Qualen der Zivilisierung
Tankred Dorst zeichnet in vielschichtigen Texten den Weg des autistischen Naturmenschen zum gescheiterten Gesellschaftswesen. Otto Beatus schafft dazu Saxophon-, Trompeten- und Horn-Klänge von archaischer Wucht, gesteigert durch den extremen Hall und die latenten Eigengeräusche des monumentalen Gasometers.
Johannes Lepper inszeniert die Ambivalenz von ungesteuerter Individualität, gesellschaftlichen Regelungen und metaphysischem „Überbau“ (der Gral) mit allen Mitteln, die dem phänomenalen Spielort abzugewinnen sind, incl. einer z.T. aufdringlichen Symbolik. Dazu gehört sicher nicht das mächtigste Foucaultsche Pendel aller Zeiten, um das sich das Spiel entwickelt.
Lautstarkes Sprechen mit Reaktion auf extreme Hall-Effekte, unterbrochen durch brachiale Geräusche sowie Einbeziehung der grandiosen Tribünen-Treppe und des beleuchteten Panorama-Fahrstuhls in die schier unendlichen Höhen der „Kathedrale der Arbeit“, bestimmen die Aktionen der Schauspieler: Jeff Zachs Parzival birst vor (vokaler) Kraft und zertrümmerndem Elend.

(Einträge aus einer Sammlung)

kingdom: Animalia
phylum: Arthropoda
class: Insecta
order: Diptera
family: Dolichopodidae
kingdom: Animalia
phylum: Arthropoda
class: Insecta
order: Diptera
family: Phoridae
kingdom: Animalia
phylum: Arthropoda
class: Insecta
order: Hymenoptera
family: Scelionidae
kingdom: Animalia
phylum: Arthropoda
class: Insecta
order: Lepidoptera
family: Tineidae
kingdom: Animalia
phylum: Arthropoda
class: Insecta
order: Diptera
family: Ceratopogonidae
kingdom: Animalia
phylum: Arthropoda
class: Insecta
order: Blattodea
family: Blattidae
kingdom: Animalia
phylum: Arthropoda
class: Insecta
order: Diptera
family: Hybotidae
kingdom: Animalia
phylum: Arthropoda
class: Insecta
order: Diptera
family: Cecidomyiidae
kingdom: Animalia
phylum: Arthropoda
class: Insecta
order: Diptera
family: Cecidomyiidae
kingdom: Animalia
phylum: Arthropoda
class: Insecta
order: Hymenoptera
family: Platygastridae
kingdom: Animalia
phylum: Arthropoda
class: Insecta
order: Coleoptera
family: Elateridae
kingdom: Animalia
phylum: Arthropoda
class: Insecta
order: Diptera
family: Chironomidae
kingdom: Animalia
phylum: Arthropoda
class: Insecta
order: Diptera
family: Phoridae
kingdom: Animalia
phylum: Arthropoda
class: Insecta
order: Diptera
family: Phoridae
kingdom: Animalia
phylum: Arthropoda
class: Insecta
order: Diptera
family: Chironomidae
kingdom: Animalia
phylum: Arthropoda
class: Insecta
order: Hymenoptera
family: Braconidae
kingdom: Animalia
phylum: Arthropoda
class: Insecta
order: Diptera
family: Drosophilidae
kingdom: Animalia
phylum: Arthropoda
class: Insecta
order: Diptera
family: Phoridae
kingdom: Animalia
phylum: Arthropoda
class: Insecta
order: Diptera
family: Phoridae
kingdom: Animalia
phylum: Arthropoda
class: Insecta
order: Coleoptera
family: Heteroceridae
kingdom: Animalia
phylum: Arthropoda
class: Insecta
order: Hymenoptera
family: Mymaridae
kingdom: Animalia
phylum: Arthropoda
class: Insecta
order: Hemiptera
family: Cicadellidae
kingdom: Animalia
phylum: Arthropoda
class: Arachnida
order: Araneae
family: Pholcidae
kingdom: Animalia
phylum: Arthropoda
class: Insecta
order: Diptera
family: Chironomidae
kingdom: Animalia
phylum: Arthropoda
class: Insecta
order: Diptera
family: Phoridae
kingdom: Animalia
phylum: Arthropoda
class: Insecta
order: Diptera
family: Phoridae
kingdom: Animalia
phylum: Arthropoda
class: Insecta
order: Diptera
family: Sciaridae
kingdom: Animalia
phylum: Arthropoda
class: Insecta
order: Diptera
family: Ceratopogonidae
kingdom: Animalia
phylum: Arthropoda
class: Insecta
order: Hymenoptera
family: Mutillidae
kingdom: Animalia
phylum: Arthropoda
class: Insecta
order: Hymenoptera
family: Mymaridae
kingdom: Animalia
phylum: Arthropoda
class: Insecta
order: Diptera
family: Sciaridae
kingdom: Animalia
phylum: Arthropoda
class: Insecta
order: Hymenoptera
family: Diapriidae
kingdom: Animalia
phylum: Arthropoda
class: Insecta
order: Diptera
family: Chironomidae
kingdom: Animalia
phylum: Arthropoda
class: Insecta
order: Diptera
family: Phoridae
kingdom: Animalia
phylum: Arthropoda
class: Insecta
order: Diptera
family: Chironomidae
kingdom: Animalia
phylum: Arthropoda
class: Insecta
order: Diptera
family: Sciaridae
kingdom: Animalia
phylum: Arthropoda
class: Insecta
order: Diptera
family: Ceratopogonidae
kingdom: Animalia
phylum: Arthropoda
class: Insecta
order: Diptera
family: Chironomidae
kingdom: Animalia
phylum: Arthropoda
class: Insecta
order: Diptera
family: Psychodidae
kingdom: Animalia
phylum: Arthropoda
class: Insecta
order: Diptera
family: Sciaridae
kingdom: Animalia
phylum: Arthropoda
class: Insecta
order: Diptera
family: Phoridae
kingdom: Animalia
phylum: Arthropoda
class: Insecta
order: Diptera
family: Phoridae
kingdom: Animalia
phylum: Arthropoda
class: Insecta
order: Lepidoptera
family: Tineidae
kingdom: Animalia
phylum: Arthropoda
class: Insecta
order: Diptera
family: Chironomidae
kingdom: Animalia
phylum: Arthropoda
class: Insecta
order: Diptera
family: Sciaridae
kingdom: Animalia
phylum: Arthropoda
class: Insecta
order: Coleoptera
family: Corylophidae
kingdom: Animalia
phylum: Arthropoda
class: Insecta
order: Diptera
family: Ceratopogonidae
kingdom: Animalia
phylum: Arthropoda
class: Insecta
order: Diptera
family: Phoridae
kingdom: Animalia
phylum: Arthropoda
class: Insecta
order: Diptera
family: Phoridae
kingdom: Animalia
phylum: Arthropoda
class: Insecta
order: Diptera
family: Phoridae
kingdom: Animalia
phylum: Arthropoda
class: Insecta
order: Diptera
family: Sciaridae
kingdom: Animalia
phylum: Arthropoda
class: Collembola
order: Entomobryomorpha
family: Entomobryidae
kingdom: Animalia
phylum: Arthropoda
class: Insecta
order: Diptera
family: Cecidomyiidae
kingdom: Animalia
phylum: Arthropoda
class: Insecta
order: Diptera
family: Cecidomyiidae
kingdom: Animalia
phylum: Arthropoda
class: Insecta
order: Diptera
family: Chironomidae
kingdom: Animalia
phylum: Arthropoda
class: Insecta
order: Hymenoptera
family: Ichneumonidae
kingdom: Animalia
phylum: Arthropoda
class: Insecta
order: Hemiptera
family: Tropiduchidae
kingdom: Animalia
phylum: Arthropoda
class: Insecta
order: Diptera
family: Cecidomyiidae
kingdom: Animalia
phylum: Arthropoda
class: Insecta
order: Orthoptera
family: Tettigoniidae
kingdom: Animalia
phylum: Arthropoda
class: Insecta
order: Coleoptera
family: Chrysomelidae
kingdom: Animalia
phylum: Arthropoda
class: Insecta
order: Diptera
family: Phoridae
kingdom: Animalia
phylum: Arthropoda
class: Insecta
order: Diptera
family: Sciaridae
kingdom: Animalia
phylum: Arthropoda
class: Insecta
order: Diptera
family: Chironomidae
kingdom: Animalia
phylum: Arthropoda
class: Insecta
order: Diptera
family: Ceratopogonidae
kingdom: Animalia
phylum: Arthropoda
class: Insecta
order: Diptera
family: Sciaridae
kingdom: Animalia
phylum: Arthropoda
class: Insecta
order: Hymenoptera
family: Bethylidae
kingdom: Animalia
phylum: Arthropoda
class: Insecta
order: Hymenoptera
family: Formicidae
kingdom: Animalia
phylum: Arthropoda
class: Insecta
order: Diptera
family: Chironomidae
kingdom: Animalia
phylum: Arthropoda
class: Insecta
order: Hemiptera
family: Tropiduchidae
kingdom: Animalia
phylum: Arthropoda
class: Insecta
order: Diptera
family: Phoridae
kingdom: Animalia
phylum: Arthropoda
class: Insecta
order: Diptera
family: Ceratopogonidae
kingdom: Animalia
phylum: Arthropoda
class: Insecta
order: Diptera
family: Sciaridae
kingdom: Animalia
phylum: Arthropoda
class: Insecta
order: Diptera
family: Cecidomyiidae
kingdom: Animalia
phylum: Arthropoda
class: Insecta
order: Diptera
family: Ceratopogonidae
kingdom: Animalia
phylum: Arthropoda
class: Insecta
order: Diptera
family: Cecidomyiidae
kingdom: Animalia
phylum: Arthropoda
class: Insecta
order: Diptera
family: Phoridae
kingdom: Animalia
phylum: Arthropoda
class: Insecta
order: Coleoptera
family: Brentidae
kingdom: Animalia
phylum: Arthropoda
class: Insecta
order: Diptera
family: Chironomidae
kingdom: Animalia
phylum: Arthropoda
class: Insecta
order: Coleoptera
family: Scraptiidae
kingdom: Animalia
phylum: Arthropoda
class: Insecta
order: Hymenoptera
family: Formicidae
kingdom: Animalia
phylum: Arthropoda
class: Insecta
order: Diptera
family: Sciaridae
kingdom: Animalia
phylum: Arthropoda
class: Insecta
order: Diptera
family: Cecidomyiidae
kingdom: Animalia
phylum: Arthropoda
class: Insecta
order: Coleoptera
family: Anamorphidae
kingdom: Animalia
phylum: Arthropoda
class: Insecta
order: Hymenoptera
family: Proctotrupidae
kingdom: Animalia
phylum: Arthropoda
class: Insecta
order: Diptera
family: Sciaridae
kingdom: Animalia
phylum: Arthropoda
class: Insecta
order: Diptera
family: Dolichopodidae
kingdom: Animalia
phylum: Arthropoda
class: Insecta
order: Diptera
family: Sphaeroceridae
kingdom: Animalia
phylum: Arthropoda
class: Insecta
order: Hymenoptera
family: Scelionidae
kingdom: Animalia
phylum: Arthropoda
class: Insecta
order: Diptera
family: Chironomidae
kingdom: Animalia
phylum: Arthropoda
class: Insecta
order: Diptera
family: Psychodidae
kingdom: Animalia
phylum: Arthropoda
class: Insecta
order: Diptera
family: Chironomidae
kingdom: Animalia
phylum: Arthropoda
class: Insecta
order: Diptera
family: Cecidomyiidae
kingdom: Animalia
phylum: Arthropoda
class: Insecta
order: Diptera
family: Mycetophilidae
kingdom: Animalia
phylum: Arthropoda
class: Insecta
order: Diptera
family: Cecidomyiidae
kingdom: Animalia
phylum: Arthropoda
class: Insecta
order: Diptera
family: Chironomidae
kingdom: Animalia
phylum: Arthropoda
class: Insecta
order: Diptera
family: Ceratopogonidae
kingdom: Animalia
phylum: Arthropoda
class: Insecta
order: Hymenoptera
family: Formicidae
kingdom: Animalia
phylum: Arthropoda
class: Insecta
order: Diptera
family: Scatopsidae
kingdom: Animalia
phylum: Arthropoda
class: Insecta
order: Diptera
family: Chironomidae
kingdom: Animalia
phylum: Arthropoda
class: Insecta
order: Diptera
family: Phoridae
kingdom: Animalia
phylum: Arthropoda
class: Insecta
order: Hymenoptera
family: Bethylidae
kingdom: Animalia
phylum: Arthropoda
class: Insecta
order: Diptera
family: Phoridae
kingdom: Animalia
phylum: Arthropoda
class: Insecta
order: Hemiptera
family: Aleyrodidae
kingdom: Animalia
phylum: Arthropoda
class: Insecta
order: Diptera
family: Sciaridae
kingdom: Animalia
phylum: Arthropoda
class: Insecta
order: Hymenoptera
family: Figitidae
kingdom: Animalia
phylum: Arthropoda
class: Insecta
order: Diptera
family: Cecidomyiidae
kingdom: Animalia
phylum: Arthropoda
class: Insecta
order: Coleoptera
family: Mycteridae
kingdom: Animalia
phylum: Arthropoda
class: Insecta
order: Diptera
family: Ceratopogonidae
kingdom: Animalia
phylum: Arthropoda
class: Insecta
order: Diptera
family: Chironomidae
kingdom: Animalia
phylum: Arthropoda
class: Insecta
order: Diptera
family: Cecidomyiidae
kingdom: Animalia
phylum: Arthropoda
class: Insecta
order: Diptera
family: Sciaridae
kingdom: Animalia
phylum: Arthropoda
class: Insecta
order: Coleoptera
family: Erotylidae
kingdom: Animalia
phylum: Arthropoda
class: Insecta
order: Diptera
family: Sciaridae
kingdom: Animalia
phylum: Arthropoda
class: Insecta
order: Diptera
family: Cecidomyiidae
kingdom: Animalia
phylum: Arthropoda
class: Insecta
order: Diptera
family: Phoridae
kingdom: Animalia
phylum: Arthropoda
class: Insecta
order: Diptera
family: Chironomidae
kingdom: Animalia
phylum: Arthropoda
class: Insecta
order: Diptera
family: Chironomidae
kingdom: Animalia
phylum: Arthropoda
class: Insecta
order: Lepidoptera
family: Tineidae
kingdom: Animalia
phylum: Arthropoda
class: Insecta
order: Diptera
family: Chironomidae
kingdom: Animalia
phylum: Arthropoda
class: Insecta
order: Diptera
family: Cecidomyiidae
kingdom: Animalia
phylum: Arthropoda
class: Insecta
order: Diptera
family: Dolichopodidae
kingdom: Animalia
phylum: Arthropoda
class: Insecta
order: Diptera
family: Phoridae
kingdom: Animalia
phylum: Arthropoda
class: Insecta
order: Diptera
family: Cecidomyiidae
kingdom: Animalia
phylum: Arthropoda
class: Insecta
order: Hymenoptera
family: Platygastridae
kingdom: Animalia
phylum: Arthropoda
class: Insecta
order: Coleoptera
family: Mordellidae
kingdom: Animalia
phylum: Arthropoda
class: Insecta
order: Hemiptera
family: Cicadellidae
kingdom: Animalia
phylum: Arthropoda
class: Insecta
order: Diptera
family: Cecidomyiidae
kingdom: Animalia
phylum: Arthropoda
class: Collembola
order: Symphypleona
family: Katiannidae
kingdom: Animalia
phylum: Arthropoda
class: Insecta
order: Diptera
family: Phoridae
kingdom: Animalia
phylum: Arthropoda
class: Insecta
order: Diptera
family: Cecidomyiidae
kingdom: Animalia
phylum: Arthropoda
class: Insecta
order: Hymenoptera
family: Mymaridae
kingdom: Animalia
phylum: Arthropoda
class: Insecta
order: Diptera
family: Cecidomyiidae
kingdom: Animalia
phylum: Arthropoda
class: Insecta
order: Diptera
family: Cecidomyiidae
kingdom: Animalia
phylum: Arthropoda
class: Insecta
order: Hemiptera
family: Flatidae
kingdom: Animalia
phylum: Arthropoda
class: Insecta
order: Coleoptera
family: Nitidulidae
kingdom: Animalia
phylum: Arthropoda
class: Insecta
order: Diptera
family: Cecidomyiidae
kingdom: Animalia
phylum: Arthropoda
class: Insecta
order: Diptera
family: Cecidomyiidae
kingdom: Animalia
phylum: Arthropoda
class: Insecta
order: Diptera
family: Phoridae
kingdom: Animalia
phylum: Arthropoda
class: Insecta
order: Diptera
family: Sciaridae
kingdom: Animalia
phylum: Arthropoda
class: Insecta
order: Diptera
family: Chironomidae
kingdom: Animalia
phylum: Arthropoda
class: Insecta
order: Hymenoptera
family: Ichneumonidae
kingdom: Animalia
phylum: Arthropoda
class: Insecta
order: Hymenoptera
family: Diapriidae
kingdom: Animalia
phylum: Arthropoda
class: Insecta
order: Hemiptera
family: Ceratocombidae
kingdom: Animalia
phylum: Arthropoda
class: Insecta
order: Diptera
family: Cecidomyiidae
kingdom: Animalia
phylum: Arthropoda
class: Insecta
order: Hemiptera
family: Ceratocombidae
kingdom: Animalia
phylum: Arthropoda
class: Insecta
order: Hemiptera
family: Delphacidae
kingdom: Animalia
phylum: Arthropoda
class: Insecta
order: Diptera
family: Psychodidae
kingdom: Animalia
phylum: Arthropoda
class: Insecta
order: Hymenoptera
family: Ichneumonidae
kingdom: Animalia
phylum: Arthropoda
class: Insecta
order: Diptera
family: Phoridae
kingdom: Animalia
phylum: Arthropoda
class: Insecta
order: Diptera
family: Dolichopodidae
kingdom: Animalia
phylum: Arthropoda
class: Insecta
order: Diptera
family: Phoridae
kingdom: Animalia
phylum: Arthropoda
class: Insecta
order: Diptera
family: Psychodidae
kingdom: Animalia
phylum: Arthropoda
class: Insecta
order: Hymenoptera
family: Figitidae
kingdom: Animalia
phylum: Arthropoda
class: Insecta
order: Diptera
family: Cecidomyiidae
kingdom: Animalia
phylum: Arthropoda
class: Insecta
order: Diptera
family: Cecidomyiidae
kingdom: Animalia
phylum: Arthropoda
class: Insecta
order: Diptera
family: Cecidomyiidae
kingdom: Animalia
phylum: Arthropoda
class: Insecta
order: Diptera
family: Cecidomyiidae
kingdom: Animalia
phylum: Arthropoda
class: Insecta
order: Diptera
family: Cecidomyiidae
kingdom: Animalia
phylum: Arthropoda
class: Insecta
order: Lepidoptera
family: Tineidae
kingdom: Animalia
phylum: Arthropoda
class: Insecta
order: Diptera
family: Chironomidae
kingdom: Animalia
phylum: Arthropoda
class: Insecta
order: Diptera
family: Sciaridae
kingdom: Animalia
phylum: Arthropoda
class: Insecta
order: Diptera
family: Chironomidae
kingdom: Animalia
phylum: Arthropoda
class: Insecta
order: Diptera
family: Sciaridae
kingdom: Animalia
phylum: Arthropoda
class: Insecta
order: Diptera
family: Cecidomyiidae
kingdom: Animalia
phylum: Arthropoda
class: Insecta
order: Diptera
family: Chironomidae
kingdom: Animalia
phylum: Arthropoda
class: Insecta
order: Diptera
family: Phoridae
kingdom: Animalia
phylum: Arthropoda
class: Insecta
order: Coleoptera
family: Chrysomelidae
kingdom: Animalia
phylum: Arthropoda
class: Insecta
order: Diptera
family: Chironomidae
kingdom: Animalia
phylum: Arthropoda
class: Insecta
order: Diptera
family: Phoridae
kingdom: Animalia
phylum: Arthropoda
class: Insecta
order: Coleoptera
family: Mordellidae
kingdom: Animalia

**HINWEISE ZUR AUFGABE:**
1. Beantworten Sie anhand des Textausschnitts:
(a) Was wird im Text als metaphysischer „Überbau“ genannt?
(b) Um welchen Gegenstand entwickelt sich das Spiel?
(c) Für welche drei Instrumente schafft Otto Beatus Klänge?
2. Nennen Sie alle Personen, die im Textausschnitt mit Namen erwähnt werden.
Verwenden Sie zur Bearbeitung ausschließlich den Textausschnitt.

**LÖSUNGEN:**
1.
(a) Der Gral.
(b) Um das mächtigste Foucaultsche Pendel aller Zeiten.
(c) Für Saxophon, Trompete und Horn.

2. Tankred Dorst, Otto Beatus, Johannes Lepper, Jeff Zach